- Problem statement -
Tally the lines in the data below that contain the word "кабачка". Give only the resulting number.

- Exercise materials -

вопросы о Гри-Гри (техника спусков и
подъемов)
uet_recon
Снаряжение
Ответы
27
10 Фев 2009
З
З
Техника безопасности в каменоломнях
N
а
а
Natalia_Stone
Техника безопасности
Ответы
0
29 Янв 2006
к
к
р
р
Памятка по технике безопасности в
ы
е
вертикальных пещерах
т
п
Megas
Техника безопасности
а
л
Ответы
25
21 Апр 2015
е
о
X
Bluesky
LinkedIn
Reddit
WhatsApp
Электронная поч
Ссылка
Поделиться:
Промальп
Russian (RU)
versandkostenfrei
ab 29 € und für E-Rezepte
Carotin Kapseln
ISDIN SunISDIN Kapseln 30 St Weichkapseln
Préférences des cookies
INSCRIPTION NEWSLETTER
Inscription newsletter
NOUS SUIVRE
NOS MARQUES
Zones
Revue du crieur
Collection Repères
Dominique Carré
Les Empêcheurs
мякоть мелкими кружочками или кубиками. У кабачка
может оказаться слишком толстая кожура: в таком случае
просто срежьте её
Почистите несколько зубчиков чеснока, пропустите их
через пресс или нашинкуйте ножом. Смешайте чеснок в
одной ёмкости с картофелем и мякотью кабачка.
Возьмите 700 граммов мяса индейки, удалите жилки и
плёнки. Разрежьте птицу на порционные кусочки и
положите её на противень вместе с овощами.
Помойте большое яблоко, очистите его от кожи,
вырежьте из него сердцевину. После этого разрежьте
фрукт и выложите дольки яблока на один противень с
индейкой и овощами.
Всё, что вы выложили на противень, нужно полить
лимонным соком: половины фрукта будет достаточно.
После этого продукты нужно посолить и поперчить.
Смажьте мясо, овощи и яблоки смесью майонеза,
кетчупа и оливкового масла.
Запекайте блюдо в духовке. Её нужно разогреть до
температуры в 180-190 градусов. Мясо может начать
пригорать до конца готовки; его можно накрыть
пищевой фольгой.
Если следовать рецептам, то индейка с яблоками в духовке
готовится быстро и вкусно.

- Result below -
2